Exercise directions: Starting at the first line of the data, print every line up to and including the one with "uns mit der geistigen Welt zu verbinden und", but no pictures.

----

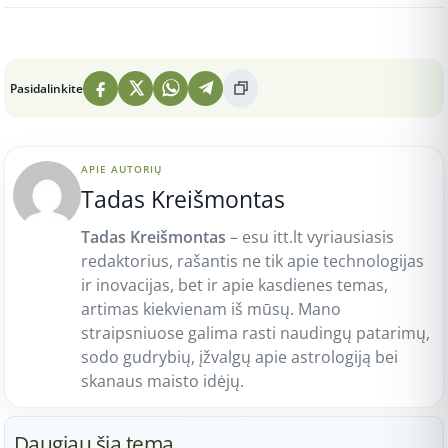
Peržiūros: 5
Pasidalinkite
APIE AUTORIŲ
Tadas Kreišmontas
Tadas Kreišmontas
– esu itt.lt vyriausiasis
redaktorius, rašantis ne tik apie technologijas
ir inovacijas, bet ir apie kasdienes temas,
artimas kiekvienam iš mūsų. Mano
straipsniuose galima rasti naudingų patarimų,
sodo gudrybių, įžvalgų apie astrologiją bei
skanaus maisto idėjų.
Daugiau šia tema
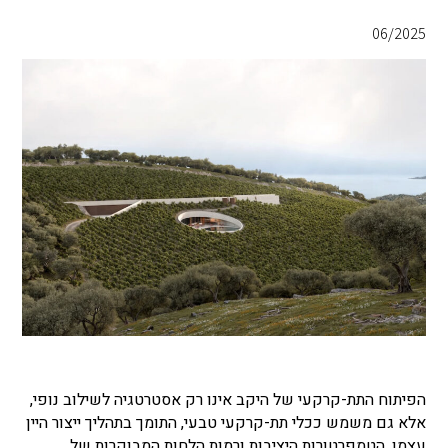
06/2025
הפיתוח התת-קרקעי של היקב אינו רק אסטרטגיה לשילוב נופי,
אלא גם משמש ככלי תת-קרקעי טבעי, התומך בתהליך ייצור היין
עצמו. הטמפרטורות היציבות ורמות הלחות המבוקרות של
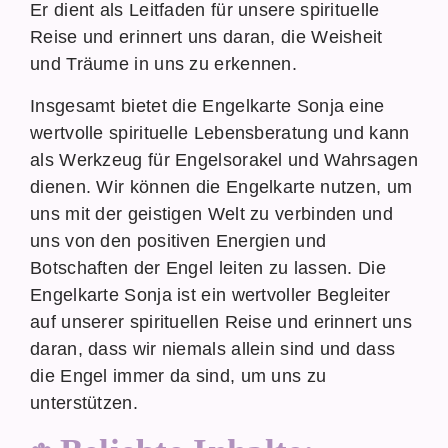
Er dient als Leitfaden für unsere spirituelle
Reise und erinnert uns daran, die Weisheit
und Träume in uns zu erkennen.
Insgesamt bietet die Engelkarte Sonja eine
wertvolle spirituelle Lebensberatung und kann
als Werkzeug für Engelsorakel und Wahrsagen
dienen. Wir können die Engelkarte nutzen, um
uns mit der geistigen Welt zu verbinden und
uns von den positiven Energien und
Botschaften der Engel leiten zu lassen. Die
Engelkarte Sonja ist ein wertvoller Begleiter
auf unserer spirituellen Reise und erinnert uns
daran, dass wir niemals allein sind und dass
die Engel immer da sind, um uns zu
unterstützen.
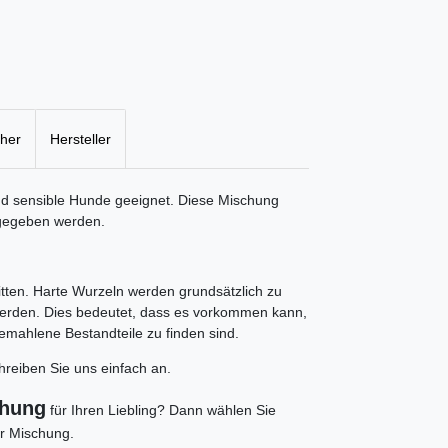
cher
Hersteller
nd sensible Hunde geeignet. Diese Mischung
 gegeben werden.
tten. Harte Wurzeln werden grundsätzlich zu
werden. Dies bedeutet, dass es vorkommen kann,
emahlene Bestandteile zu finden sind.
reiben Sie uns einfach an.
chung
für Ihren Liebling? Dann wählen Sie
er Mischung.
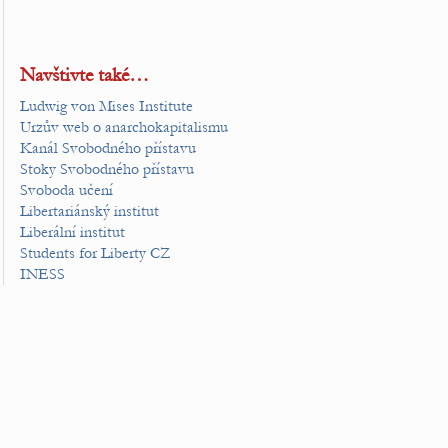
Navštivte také…
Ludwig von Mises Institute
Urzův web o anarchokapitalismu
Kanál Svobodného přístavu
Stoky Svobodného přístavu
Svoboda učení
Libertariánský institut
Liberální institut
Students for Liberty CZ
INESS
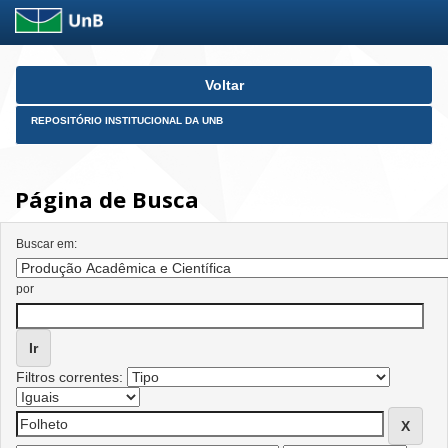
Skip
Voltar
navigation
REPOSITÓRIO INSTITUCIONAL DA UNB
Página de Busca
Buscar em:
por
Filtros correntes:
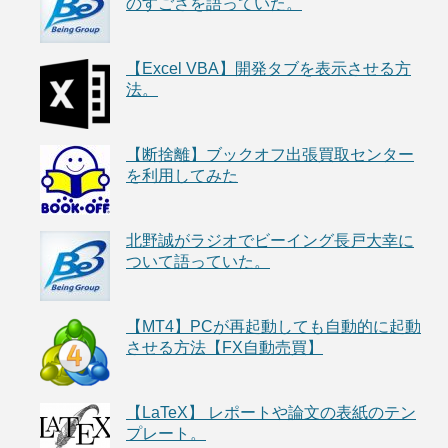
のすごさを語っていた。
【Excel VBA】開発タブを表示させる方
法。
【断捨離】ブックオフ出張買取センター
を利用してみた
北野誠がラジオでビーイング長戸大幸に
ついて語っていた。
【MT4】PCが再起動しても自動的に起動
させる方法【FX自動売買】
【LaTeX】 レポートや論文の表紙のテン
プレート。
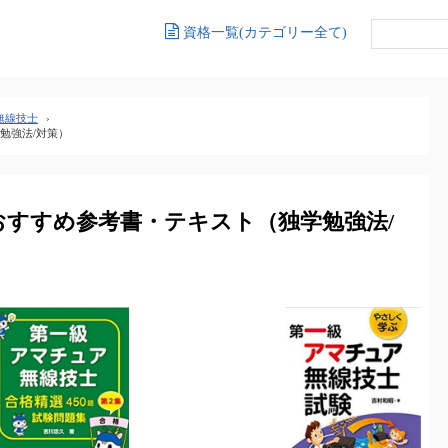
資格一覧(カテゴリー全て)
無線技士
›
勉強法/対策）
すすめ参考書・テキスト（独学勉強法/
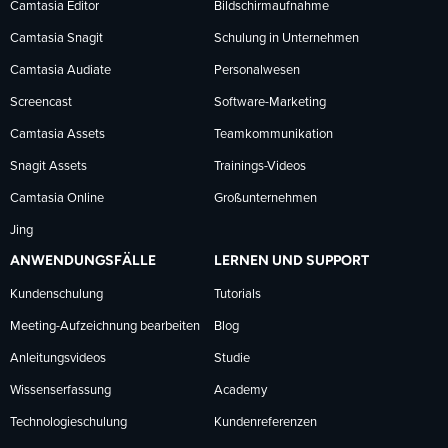
Facebook
LinkedIn
YouTube
Camtasia Editor
Bildschirmaufnahme
Camtasia Snagit
Schulung in Unternehmen
folgen
folgen
folgen
Camtasia Audiate
Personalwesen
Screencast
Software-Marketing
Camtasia Assets
Teamkommunikation
Snagit Assets
Trainings-Videos
Camtasia Online
Großunternehmen
Jing
ANWENDUNGSFÄLLE
LERNEN UND SUPPORT
Kundenschulung
Tutorials
Meeting-Aufzeichnung bearbeiten
Blog
Anleitungsvideos
Studie
Wissenserfassung
Academy
Technologieschulung
Kundenreferenzen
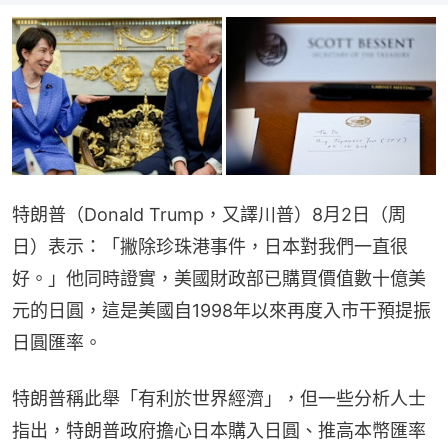
特朗普（Donald Trump，又譯川普）8月2日（周
日）表示：「撇除珍珠港事件，日本對我們一直很
好。」他同時證實，美國財政部已購買價值數十億美
元的日圓，這是美國自1998年以來再度入市干預提振
日圓匯率。
特朗普稱此舉「有利於世界經濟」，但一些分析人士
指出，特朗普政府擔心日本購入日圓、推高本幣匯率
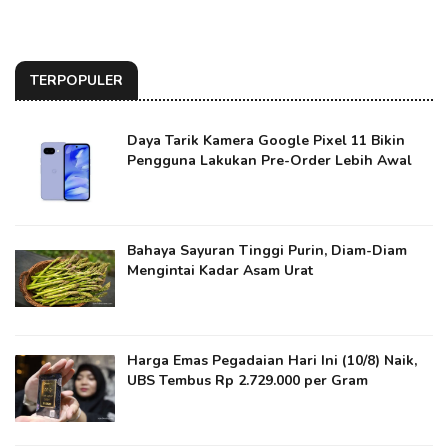
TERPOPULER
Daya Tarik Kamera Google Pixel 11 Bikin
Pengguna Lakukan Pre-Order Lebih Awal
Bahaya Sayuran Tinggi Purin, Diam-Diam
Mengintai Kadar Asam Urat
Harga Emas Pegadaian Hari Ini (10/8) Naik,
UBS Tembus Rp 2.729.000 per Gram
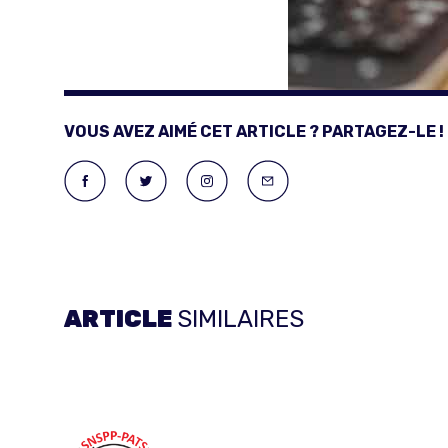
VOUS AVEZ AIMÉ CET ARTICLE ? PARTAGEZ-LE !
ARTICLE
SIMILAIRES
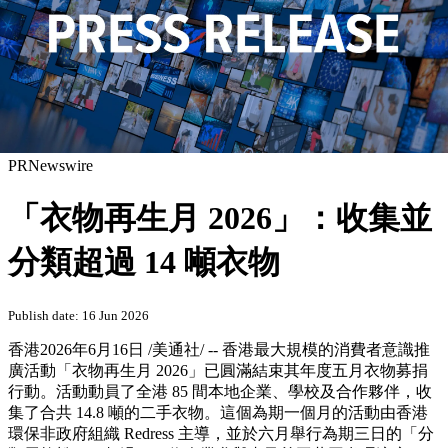
PRNewswire
「衣物再生月 2026」：收集並
分類超過 14 噸衣物
Publish date: 16 Jun 2026
香港
2026年6月16日
/美通社/ -- 香港最大規模的消費者意識推
廣活動「衣物再生月 2026」已圓滿結束其年度五月衣物募捐
行動。活動動員了全港 85 間本地企業、學校及合作夥伴，收
集了合共 14.8 噸的二手衣物。這個為期一個月的活動由香港
環保非政府組織 Redress 主導，並於六月舉行為期三日的「分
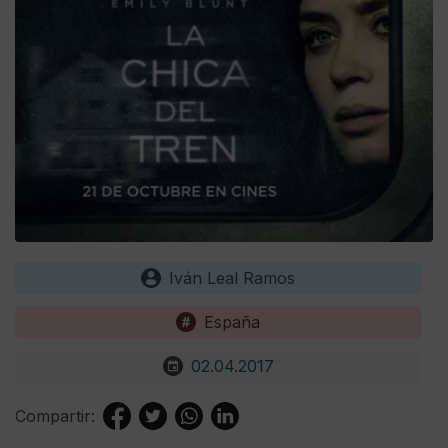
Iván Leal Ramos
España
02.04.2017
Compartir:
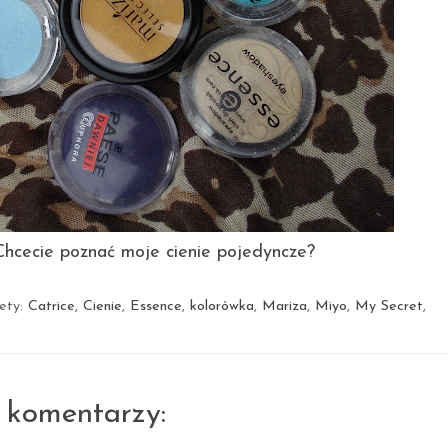
Chcecie poznać moje cienie pojedyncze?
iety:
Catrice
,
Cienie
,
Essence
,
kolorówka
,
Mariza
,
Miyo
,
My Secret
,
 komentarzy:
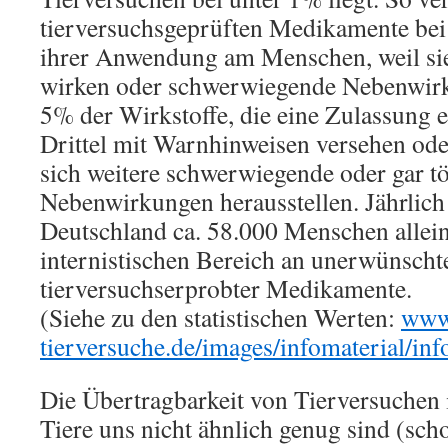
tierversuchsgeprüften Medikamente bei
ihrer Anwendung am Menschen, weil sie
wirken oder schwerwiegende Nebenwir
5% der Wirkstoffe, die eine Zulassung e
Drittel mit Warnhinweisen versehen ode
sich weitere schwerwiegende oder gar t
Nebenwirkungen herausstellen. Jährlich
Deutschland ca. 58.000 Menschen allein
internistischen Bereich an unerwünsch
tierversuchserprobter Medikamente.
(Siehe zu den statistischen Werten:
www.
tierversuche.de/images/infomaterial/inf
Die Übertragbarkeit von Tierversuchen i
Tiere uns nicht ähnlich genug sind (sc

----

Response:
Peržiūros: 5
Pasidalinkite
APIE AUTORIŲ
Tadas Kreišmontas
Tadas Kreišmontas
– esu itt.lt vyriausiasis
redaktorius, rašantis ne tik apie technologijas
ir inovacijas, bet ir apie kasdienes temas,
artimas kiekvienam iš mūsų. Mano
straipsniuose galima rasti naudingų patarimų,
sodo gudrybių, įžvalgų apie astrologiją bei
skanaus maisto idėjų.
Daugiau šia tema
06/2025
הפיתוח התת-קרקעי של היקב אינו רק אסטרטגיה לשילוב נופי,
אלא גם משמש ככלי תת-קרקעי טבעי, התומך בתהליך ייצור היין
עצמו. הטמפרטורות היציבות ורמות הלחות המבוקרות של
Er dient als Leitfaden für unsere spirituelle
Reise und erinnert uns daran, die Weisheit
und Träume in uns zu erkennen.
Insgesamt bietet die Engelkarte Sonja eine
wertvolle spirituelle Lebensberatung und kann
als Werkzeug für Engelsorakel und Wahrsagen
dienen. Wir können die Engelkarte nutzen, um
uns mit der geistigen Welt zu verbinden und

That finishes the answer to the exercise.